Hax: Keep silence about bratty behavior

The Washington PostSeptember 17, 2013 

Adapted from a recent online discussion.

Carolyn: My husband’s brother has four kids under 10. They are all sweet kids. But they talk back, don’t listen, don’t take “no” for an answer, and seek out trouble for attention. Conversations are interrupted, and we spend a good portion of the visit listening to their parents saying “no” over and over, repeating instructions, negotiating, yelling and making idle threats.

We’ve also started seeing less of them because their family dynamics are unpleasant.

Should we say something to the parents (which will probably be taken badly because we don’t have any kids ourselves)?


What would be your intention in saying something — to explain your pulling away? To wake them up to their parental failings? To improve them? To register your disapproval?

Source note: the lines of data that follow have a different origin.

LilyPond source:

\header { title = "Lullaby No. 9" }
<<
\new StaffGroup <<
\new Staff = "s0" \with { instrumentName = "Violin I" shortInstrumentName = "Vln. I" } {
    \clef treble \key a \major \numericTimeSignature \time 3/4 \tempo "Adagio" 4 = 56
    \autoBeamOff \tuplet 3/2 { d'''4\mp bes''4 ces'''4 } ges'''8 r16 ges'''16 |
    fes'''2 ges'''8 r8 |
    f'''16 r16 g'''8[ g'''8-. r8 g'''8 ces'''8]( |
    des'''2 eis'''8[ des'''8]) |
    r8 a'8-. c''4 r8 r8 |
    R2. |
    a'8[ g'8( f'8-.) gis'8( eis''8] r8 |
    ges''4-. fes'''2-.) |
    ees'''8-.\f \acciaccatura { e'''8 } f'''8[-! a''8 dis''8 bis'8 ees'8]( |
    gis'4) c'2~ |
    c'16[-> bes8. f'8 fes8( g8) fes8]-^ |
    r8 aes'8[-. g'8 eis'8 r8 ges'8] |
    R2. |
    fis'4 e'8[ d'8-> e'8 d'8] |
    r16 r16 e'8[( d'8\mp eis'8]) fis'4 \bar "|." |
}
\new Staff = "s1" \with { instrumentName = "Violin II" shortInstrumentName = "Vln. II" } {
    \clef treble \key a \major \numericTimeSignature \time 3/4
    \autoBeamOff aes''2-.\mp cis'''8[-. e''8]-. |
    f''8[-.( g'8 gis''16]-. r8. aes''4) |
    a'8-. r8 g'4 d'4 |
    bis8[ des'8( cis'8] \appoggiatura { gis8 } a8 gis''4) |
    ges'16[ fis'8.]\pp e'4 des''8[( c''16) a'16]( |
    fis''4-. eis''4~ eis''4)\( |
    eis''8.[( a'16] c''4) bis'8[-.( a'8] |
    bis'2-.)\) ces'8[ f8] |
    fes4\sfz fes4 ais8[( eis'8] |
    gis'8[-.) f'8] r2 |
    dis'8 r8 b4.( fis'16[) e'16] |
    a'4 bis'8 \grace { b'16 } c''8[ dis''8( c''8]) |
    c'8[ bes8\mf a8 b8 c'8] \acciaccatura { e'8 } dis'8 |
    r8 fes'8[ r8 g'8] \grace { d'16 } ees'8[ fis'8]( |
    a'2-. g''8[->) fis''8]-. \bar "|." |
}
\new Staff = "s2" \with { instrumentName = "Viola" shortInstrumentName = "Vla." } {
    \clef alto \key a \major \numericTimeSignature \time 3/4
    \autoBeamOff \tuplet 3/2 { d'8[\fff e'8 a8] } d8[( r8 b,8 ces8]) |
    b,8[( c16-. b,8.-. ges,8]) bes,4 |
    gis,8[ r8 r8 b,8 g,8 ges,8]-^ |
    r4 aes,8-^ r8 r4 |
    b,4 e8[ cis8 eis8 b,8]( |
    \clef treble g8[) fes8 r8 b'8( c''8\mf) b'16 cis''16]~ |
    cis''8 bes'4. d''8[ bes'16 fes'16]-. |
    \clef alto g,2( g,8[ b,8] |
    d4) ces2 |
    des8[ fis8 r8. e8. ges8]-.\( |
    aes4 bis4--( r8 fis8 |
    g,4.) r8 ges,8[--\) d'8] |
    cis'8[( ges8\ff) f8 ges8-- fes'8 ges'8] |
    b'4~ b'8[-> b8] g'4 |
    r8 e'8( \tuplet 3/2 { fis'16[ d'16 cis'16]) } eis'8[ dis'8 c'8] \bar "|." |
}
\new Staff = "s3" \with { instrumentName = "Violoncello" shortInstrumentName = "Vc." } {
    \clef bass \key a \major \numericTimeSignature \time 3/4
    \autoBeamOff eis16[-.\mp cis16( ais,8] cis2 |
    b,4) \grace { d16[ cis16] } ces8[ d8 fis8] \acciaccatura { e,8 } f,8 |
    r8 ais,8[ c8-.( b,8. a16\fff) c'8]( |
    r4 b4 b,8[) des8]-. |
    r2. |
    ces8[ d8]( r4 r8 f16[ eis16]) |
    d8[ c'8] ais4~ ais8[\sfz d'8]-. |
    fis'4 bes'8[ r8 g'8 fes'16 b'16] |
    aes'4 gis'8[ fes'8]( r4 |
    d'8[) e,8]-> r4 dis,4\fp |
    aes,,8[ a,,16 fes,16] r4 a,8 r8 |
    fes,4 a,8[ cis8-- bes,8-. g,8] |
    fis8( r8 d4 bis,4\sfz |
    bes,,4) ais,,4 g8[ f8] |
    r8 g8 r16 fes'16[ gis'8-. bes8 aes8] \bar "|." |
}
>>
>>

Their household sounds more chaotic than necessary, but I won’t bother trying to figure out how much chaos is unavoidable with four under 10, and how much of your opinion is affected by your not having kids of your own. I can’t call these accurately without being there.

Fortunately, the conversation can stop at “What do you hope to accomplish?” I just don’t see any benefit to your speaking up — for them, for you or for family peace. Best just to hang on, at arm’s length if needed, till the kids/parents outgrow this phase.

Re: Family: We took the tack you suggested, but it’s been frustrating. It’s almost impossible in these settings to have a conversation. We’ve really curtailed our time at family events because of this, and his family now thinks we’re standoffish. Is there a middle way?


Sure — minimize your daytime exposure by finding day trips, running errands, etc., and be at your most present after kiddie bedtime.

If you have a history of being involved and patient with the kids, you’re also in good standing to ask for adult time. If these parents are touchy, though, it’s best just to ride it out.